All of these property types must be considered when evaluating the overall health of the housing market because strength in one could very well cause weakness in another. For example, if a significant percentage of single-family home investors decided to sell their homes, it would add homes to the "for sale" market while removing homes from the "for rent market." In the short term, we might see home price growth slow down while seeing rents rise.
So it is important to study each segment of the housing market, looking for supporting or opposing trends that can provide insight into future market movements.
Recent Housing Market Reports
Rents Are Soaring Too
I have been saying that we need more homes for the past five years. The US population has increased by more than 30 million people since the housing bubble burst, yet the pace of new home production has dropped dramatically.
The lack of new home production has created scarcity in the "for sale" market, and I wondered if it was having a similar impact on the "for rent" market. The graph below plots the median market rent in the US since 2014.
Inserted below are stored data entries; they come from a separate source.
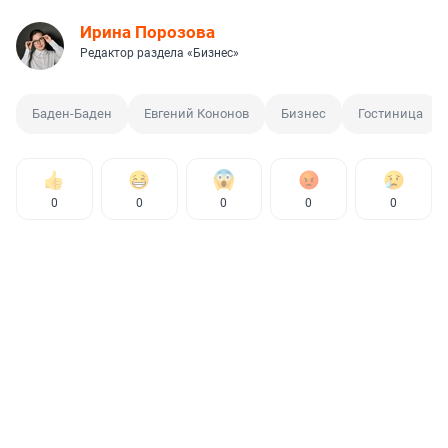
Ирина Порозова
Редактор раздела «Бизнес»
Баден-Баден
Евгений Кононов
Бизнес
Гостиница
0
0
0
0
0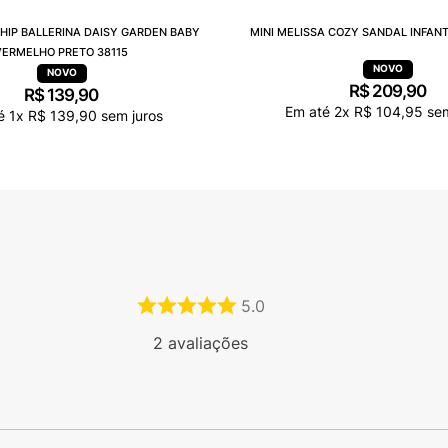
 HIP BALLERINA DAISY GARDEN BABY
MINI MELISSA COZY SANDAL INFANT
VERMELHO PRETO 38115
R$
209
,
90
R$
139
,
90
Em até
2
x
R$
104
,
95
sem
té
1
x
R$
139
,
90
sem juros
5.0
2
avaliações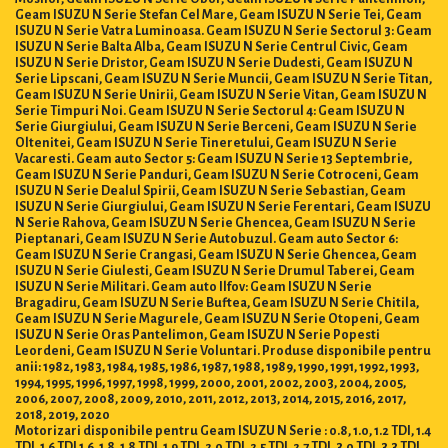
Geam ISUZU N Serie Stefan Cel Mare, Geam ISUZU N Serie Tei, Geam
ISUZU N Serie Vatra Luminoasa. Geam ISUZU N Serie Sectorul 3: Geam
ISUZU N Serie Balta Alba, Geam ISUZU N Serie Centrul Civic, Geam
ISUZU N Serie Dristor, Geam ISUZU N Serie Dudesti, Geam ISUZU N
Serie Lipscani, Geam ISUZU N Serie Muncii, Geam ISUZU N Serie Titan,
Geam ISUZU N Serie Unirii, Geam ISUZU N Serie Vitan, Geam ISUZU N
Serie Timpuri Noi. Geam ISUZU N Serie Sectorul 4: Geam ISUZU N
Serie Giurgiului, Geam ISUZU N Serie Berceni, Geam ISUZU N Serie
Oltenitei, Geam ISUZU N Serie Tineretului, Geam ISUZU N Serie
Vacaresti. Geam auto Sector 5: Geam ISUZU N Serie 13 Septembrie,
Geam ISUZU N Serie Panduri, Geam ISUZU N Serie Cotroceni, Geam
ISUZU N Serie Dealul Spirii, Geam ISUZU N Serie Sebastian, Geam
ISUZU N Serie Giurgiului, Geam ISUZU N Serie Ferentari, Geam ISUZU
N Serie Rahova, Geam ISUZU N Serie Ghencea, Geam ISUZU N Serie
Pieptanari, Geam ISUZU N Serie Autobuzul. Geam auto Sector 6:
Geam ISUZU N Serie Crangasi, Geam ISUZU N Serie Ghencea, Geam
ISUZU N Serie Giulesti, Geam ISUZU N Serie Drumul Taberei, Geam
ISUZU N Serie Militari. Geam auto Ilfov: Geam ISUZU N Serie
Bragadiru, Geam ISUZU N Serie Buftea, Geam ISUZU N Serie Chitila,
Geam ISUZU N Serie Magurele, Geam ISUZU N Serie Otopeni, Geam
ISUZU N Serie Oras Pantelimon, Geam ISUZU N Serie Popesti
Leordeni, Geam ISUZU N Serie Voluntari. Produse disponibile pentru
anii: 1982, 1983, 1984, 1985, 1986, 1987, 1988, 1989, 1990, 1991, 1992, 1993,
1994, 1995, 1996, 1997, 1998, 1999, 2000, 2001, 2002, 2003, 2004, 2005,
2006, 2007, 2008, 2009, 2010, 2011, 2012, 2013, 2014, 2015, 2016, 2017,
2018, 2019, 2020
Motorizari disponibile pentru Geam ISUZU N Serie : 0.8, 1.0, 1.2 TDI, 1.4
TDI, 1.6 TDI 1.6, 1.8, 1.8 TDI, 1.9 TDI, 2.0 TDI, 2.5 TDI, 2.7 TDI, 3.0 TDI, 3.3 TDI,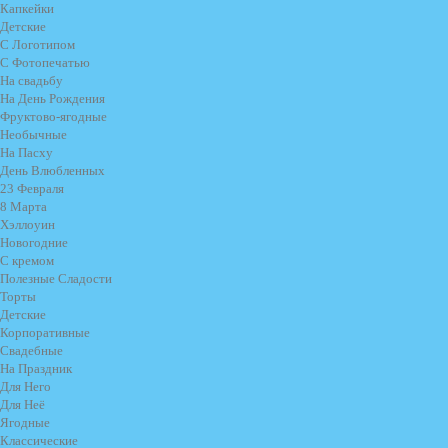
Капкейки
Детские
С Логотипом
С Фотопечатью
На свадьбу
На День Рождения
Фруктово-ягодные
Необычные
На Пасху
День Влюбленных
23 Февраля
8 Марта
Хэллоуин
Новогодние
С кремом
Полезные Сладости
Торты
Детские
Корпоративные
Свадебные
На Праздник
Для Него
Для Неё
Ягодные
Классические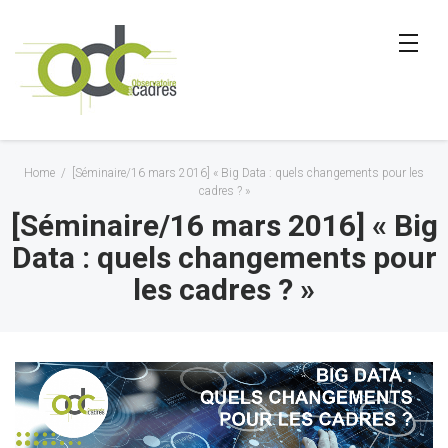
Home
/
[Séminaire/16 mars 2016] « Big Data : quels changements pour les
cadres ? »
[Séminaire/16 mars 2016] « Big
Data : quels changements pour
les cadres ? »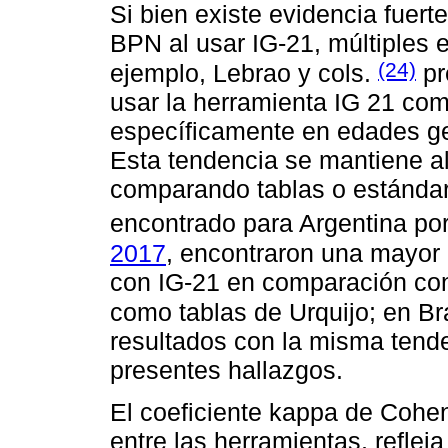
Si bien existe evidencia fuer
BPN al usar IG-21, múltiples e
(24)
ejemplo, Lebrao y cols.
pr
usar la herramienta IG 21 com
específicamente en edades ge
Esta tendencia se mantiene al
comparando tablas o estándare
encontrado para Argentina po
2017
, encontraron una mayor 
con IG-21 en comparación con
como tablas de Urquijo; en Bra
resultados con la misma tende
presentes hallazgos.
El coeficiente kappa de Cohe
entre las herramientas, refleja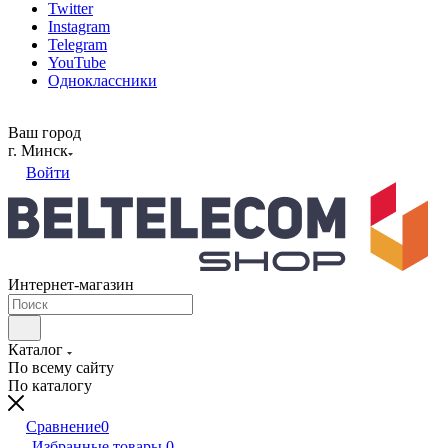
Twitter
Instagram
Telegram
YouTube
Одноклассники
Ваш город
г. Минск
Войти
Интернет-магазин
Каталог
По всему сайту
По каталогу
Сравнение
0
Избранные товары
0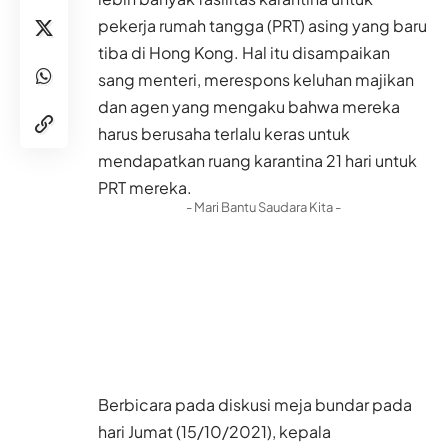
pekerja rumah tangga (PRT) asing yang baru
tiba di Hong Kong. Hal itu disampaikan
sang menteri, merespons keluhan majikan
dan agen yang mengaku bahwa mereka
harus berusaha terlalu keras untuk
mendapatkan ruang karantina 21 hari untuk
PRT mereka.
- Mari Bantu Saudara Kita -
Berbicara pada diskusi meja bundar pada
hari Jumat (15/10/2021), kepala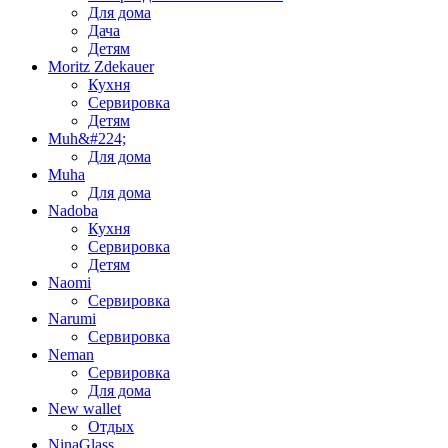
Для дома
Дача
Детям
Moritz Zdekauer
Кухня
Сервировка
Детям
Muh&#224;
Для дома
Muha
Для дома
Nadoba
Кухня
Сервировка
Детям
Naomi
Сервировка
Narumi
Сервировка
Neman
Сервировка
Для дома
New wallet
Отдых
NinaGlass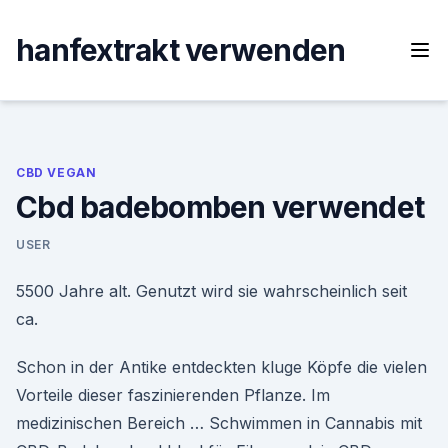
Skip
to
hanfextrakt verwenden
content
CBD VEGAN
Cbd badebomben verwendet
USER
5500 Jahre alt. Genutzt wird sie wahrscheinlich seit
ca.
Schon in der Antike entdeckten kluge Köpfe die vielen
Vorteile dieser faszinierenden Pflanze. Im
medizinischen Bereich … Schwimmen in Cannabis mit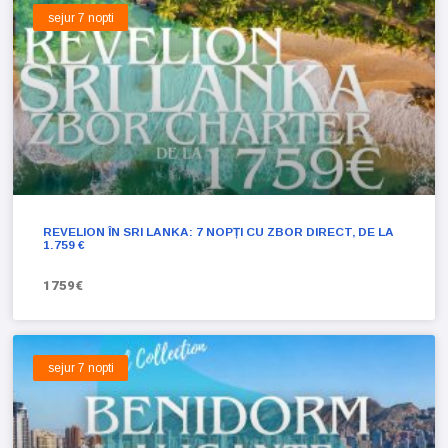
sejur 7 nopti
REVELION ÎN SRI LANKA: 7 NOPȚI CU ZBOR DIRECT, DE LA
1.759 €
1759€
sejur 7 nopti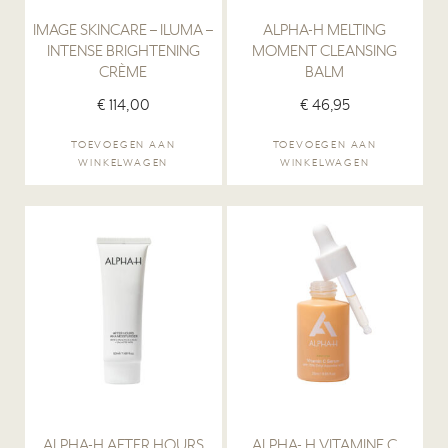
IMAGE SKINCARE – ILUMA –
ALPHA-H MELTING
INTENSE BRIGHTENING
MOMENT CLEANSING
CRÈME
BALM
€
114,00
€
46,95
TOEVOEGEN AAN
TOEVOEGEN AAN
WINKELWAGEN
WINKELWAGEN
ALPHA-H AFTER HOURS
ALPHA- H VITAMINE C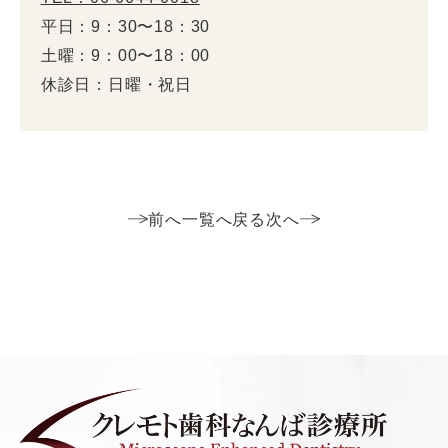
平日：9：30〜18：30
土曜：9：00〜18：00
休診日：日曜・祝日
前へ
一覧へ戻る
次へ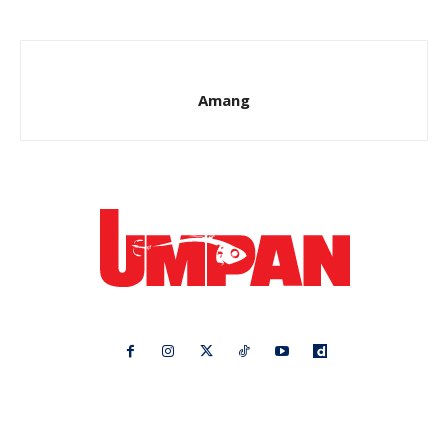
Amang
Ikuti kami di:
Ideaktiv
Pa&Ma
Hijabista
Nona
Maskulin
Kashoorga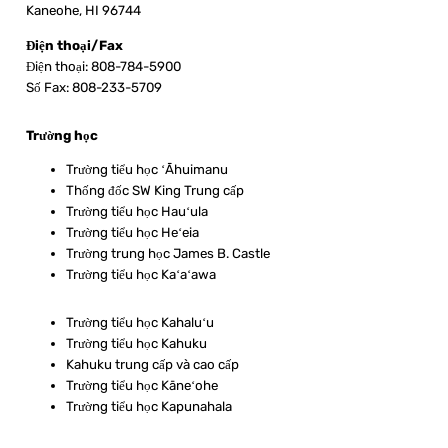
Kaneohe, HI 96744
Điện thoại/Fax
Điện thoại: 808-784-5900
Số Fax: 808-233-5709
Trường học
Trường tiểu học ʻĀhuimanu
Thống đốc SW King Trung cấp
Trường tiểu học Hauʻula
Trường tiểu học Heʻeia
Trường trung học James B. Castle
Trường tiểu học Kaʻaʻawa
Trường tiểu học Kahaluʻu
Trường tiểu học Kahuku
Kahuku trung cấp và cao cấp
Trường tiểu học Kāneʻohe
Trường tiểu học Kapunahala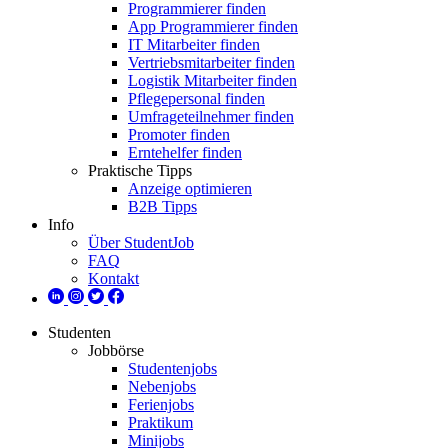
Programmierer finden
App Programmierer finden
IT Mitarbeiter finden
Vertriebsmitarbeiter finden
Logistik Mitarbeiter finden
Pflegepersonal finden
Umfrageteilnehmer finden
Promoter finden
Erntehelfer finden
Praktische Tipps
Anzeige optimieren
B2B Tipps
Info
Über StudentJob
FAQ
Kontakt
Studenten
Jobbörse
Studentenjobs
Nebenjobs
Ferienjobs
Praktikum
Minijobs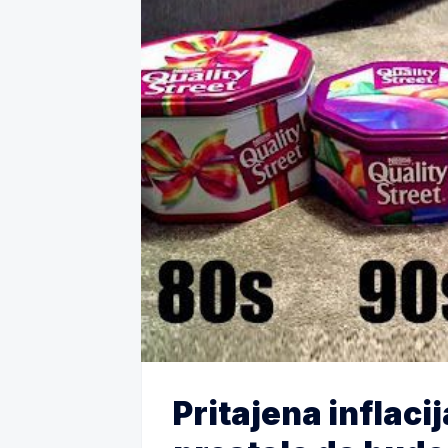
Pritajena inflaci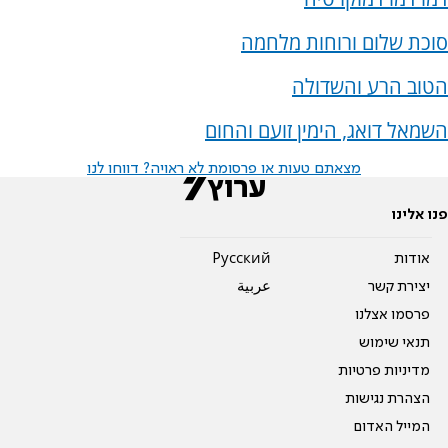
סוכת שלום ורוחות מלחמה
הטוב הרע והשדולה
השמאל דואג, הימין זועם והחום
מצאתם טעות או פרסומת לא ראויה? דווחו לנו
פנו אלינו
אודות
Pусский
יצירת קשר
عربية
פרסמו אצלנו
תנאי שימוש
מדיניות פרטיות
הצהרת נגישות
המייל האדום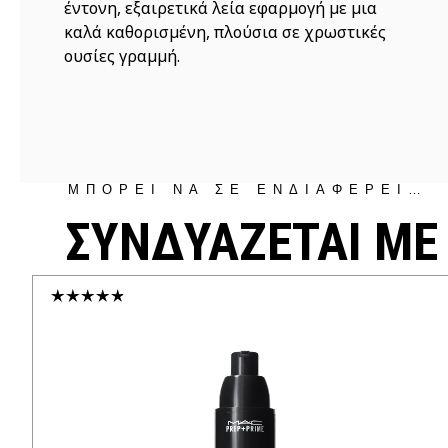
έντονη, εξαιρετικά λεία εφαρμογή με μια
καλά καθορισμένη, πλούσια σε χρωστικές
ουσίες γραμμή.
ΜΠΟΡΕΙ ΝΑ ΣΕ ΕΝΔΙΑΦΕΡΕΙ…
ΣΥΝΔΥΑΖΕΤΑΙ ΜΕ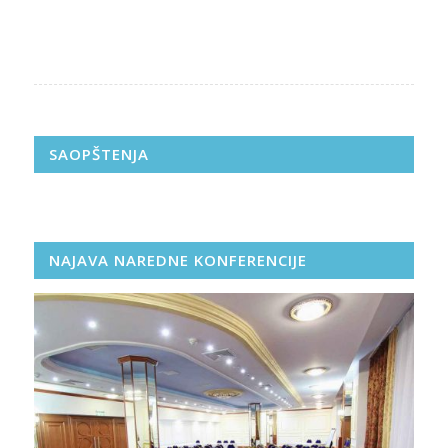
SAOPŠTENJA
NAJAVA NAREDNE KONFERENCIJE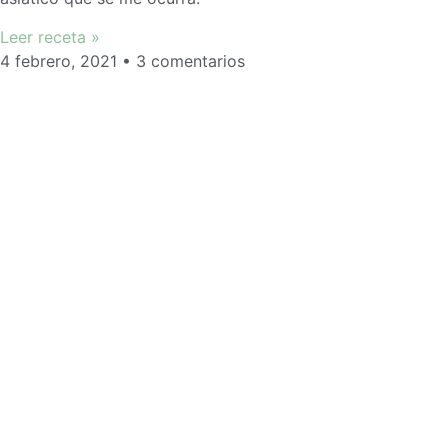
Leer receta »
4 febrero, 2021
3 comentarios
The graph above was created from a dataset produced by Zillow, created to share rental rates from most of the larger US metropolitan areas. Zillow estimates the median by cutting a slice out of the middle of the rental market (by choosing listed rents that fall into the 40th to 60th percentile range for all homes and apartments). The blue field plots the median monthly rental rate, while the red line reports the year-over-year change of this rental rate.
Does this look familiar to you? It sure does to me!
Apparently, it’s not just home prices and values that are skyrocketing, so too are rental rates. August rental rates were nearly 13% higher than were rental rates in August of last year, and that is awfully close to the runaway rate of appreciation that we’re seeing with existing home sales. This only reinforces my concerns about home affordability and a decline in the homeownership rate.
Future Housing Market Reports
I'm exploring new data sources and hope to produce an examination of rents, prices, and median incomes. When adjusted for inflation, I believe it will give us a clear view of home affordability and where the market will be heading when the Fed gets aggressive on interest rates and we see these (wonderful) historically low mortgage interest rates fade away.